-- Material for this exercise follows --
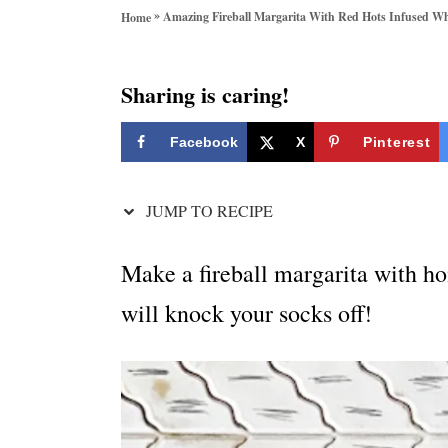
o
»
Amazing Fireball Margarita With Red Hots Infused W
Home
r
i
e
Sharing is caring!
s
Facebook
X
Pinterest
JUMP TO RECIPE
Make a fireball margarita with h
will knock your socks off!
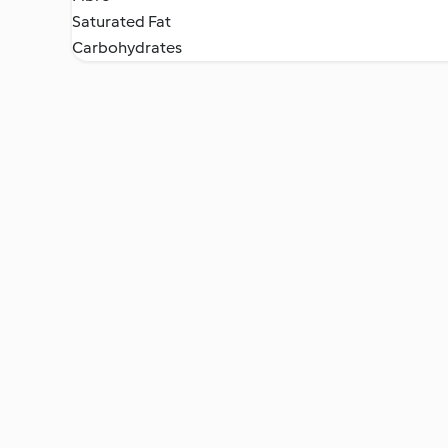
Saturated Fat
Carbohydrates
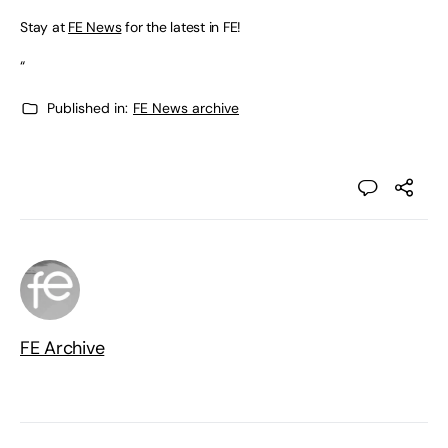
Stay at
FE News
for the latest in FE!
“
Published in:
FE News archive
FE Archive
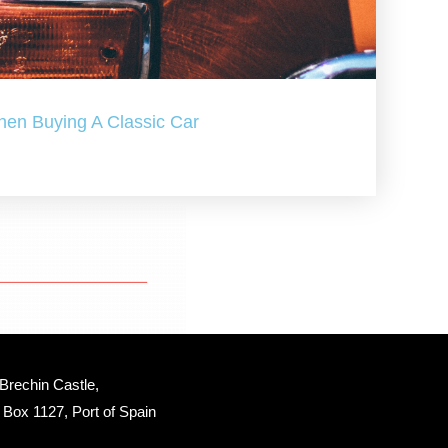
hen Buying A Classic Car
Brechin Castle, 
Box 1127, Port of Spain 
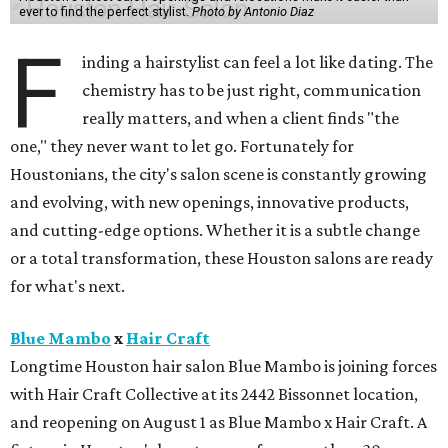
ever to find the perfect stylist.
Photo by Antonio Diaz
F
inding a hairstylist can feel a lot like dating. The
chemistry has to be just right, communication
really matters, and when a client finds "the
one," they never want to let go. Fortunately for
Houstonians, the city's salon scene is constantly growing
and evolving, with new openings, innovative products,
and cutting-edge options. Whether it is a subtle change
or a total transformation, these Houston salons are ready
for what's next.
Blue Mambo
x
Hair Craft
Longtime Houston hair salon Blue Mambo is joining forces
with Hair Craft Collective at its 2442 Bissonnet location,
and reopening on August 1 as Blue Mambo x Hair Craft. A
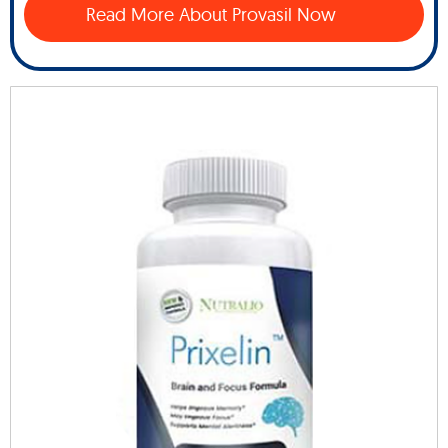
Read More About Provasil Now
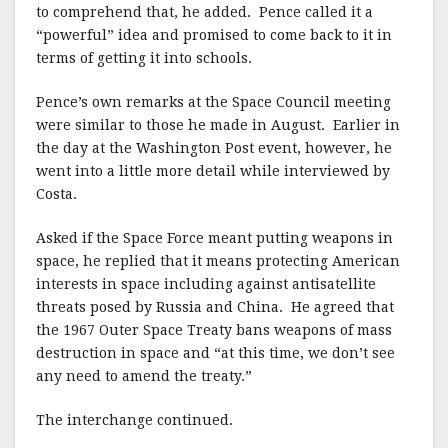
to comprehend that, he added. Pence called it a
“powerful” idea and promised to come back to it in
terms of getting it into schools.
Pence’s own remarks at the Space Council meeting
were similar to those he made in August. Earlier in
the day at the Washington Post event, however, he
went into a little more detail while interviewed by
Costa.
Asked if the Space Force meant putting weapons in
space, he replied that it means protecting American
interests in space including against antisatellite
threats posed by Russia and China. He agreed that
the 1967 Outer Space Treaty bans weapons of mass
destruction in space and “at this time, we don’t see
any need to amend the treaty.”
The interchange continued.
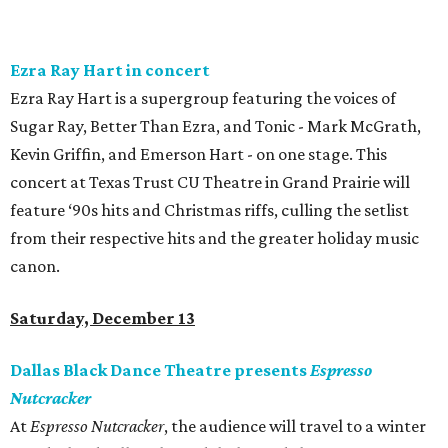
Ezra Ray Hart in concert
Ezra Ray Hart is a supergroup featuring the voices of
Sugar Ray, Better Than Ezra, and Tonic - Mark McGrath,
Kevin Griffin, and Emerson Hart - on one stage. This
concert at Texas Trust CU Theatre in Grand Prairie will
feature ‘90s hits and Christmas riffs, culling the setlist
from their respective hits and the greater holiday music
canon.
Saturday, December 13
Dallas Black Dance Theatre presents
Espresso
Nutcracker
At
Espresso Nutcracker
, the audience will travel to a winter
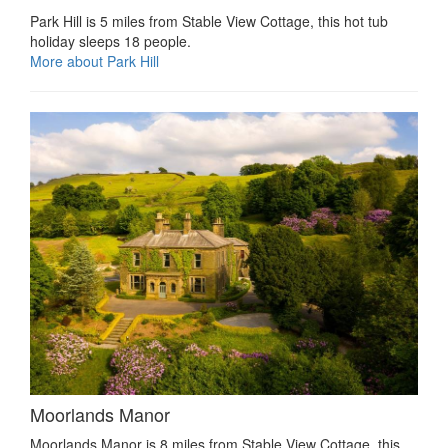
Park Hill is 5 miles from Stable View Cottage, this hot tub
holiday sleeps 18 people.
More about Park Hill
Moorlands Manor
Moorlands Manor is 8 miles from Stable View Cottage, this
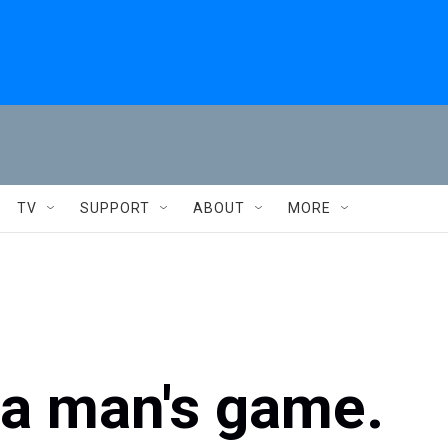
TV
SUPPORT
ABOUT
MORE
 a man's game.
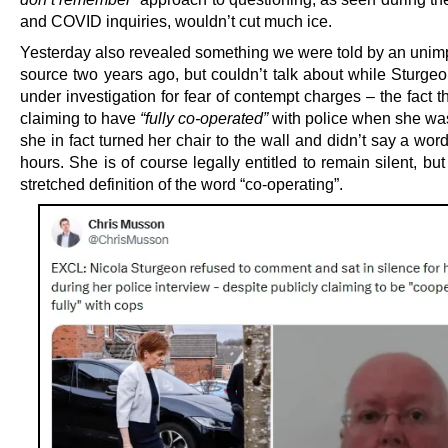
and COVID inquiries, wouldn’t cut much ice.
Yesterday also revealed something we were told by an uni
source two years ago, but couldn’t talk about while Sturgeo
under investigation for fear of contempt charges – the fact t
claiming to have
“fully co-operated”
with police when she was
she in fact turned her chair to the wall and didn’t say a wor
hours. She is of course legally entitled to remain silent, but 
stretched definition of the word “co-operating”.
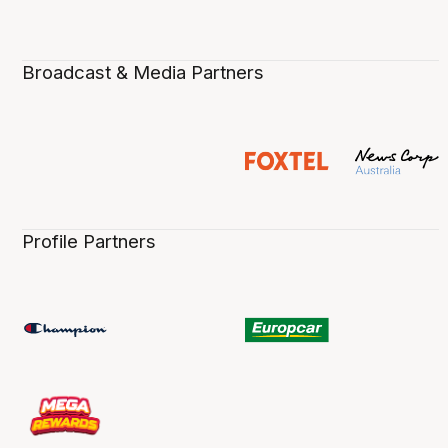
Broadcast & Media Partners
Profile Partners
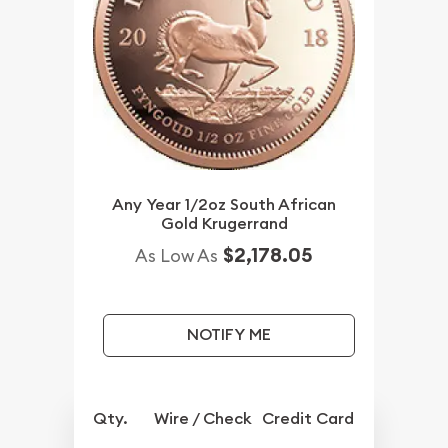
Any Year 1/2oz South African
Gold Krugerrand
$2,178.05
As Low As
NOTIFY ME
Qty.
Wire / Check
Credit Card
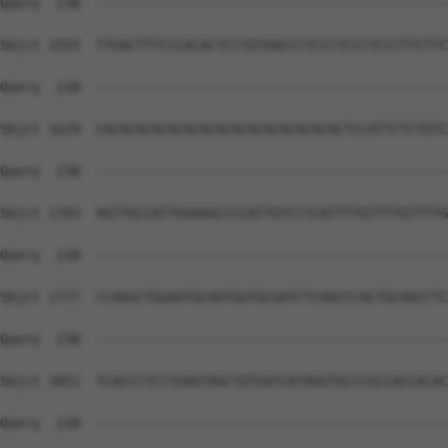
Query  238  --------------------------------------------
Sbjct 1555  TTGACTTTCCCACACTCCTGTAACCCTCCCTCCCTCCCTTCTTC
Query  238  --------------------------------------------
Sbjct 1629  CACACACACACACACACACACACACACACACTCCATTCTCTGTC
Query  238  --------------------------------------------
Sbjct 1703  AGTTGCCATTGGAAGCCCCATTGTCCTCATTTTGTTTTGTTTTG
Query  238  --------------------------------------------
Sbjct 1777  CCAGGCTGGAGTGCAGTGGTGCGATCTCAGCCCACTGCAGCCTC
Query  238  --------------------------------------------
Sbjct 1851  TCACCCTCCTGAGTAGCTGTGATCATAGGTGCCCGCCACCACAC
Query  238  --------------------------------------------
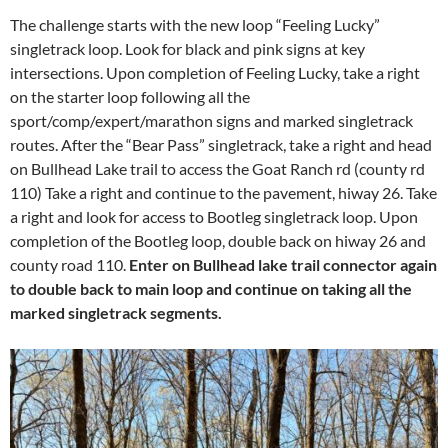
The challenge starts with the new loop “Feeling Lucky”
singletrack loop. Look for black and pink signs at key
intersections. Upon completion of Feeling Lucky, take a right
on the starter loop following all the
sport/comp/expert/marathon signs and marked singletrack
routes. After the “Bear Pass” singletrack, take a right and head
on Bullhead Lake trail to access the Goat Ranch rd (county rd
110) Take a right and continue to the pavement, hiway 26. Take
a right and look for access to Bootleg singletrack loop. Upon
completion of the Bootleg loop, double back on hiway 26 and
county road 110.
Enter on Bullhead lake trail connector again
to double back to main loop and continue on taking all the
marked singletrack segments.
-- Material for this exercise concluded --
-- Material for this exercise follows --
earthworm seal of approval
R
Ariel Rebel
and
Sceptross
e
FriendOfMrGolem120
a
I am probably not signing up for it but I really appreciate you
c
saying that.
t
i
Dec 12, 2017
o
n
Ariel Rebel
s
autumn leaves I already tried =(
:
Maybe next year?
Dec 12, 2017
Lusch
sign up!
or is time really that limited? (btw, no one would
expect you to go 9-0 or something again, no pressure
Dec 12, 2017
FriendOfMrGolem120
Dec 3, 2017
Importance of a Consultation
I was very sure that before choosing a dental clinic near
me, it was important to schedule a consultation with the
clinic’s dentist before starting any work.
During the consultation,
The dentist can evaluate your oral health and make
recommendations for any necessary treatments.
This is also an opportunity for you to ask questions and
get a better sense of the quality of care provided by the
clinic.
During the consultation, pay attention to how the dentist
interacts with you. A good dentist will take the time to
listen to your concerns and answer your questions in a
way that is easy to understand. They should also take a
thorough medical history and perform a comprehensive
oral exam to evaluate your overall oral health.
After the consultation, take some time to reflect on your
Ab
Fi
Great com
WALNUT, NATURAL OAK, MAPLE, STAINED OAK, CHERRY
-- Material for this exercise concluded --
[Work request]
Beginning at the line above with "Maybe next year?" and finishing at the line with "WALNUT, NATURAL OAK, MAPLE, STAINED", return each line exactly and return nothing else.

[Answer space]
Maybe next year?
Dec 12, 2017
Lusch
sign up!
or is time really that limited? (btw, no one would
expect you to go 9-0 or something again, no pressure
Dec 12, 2017
FriendOfMrGolem120
Dec 3, 2017
Importance of a Consultation
I was very sure that before choosing a dental clinic near
me, it was important to schedule a consultation with the
clinic’s dentist before starting any work.
During the consultation,
The dentist can evaluate your oral health and make
recommendations for any necessary treatments.
This is also an opportunity for you to ask questions and
get a better sense of the quality of care provided by the
clinic.
During the consultation, pay attention to how the dentist
interacts with you. A good dentist will take the time to
listen to your concerns and answer your questions in a
way that is easy to understand. They should also take a
thorough medical history and perform a comprehensive
oral exam to evaluate your overall oral health.
After the consultation, take some time to reflect on your
Ab
Fi
Great com
WALNUT, NATURAL OAK, MAPLE, STAINED OAK, CHERRY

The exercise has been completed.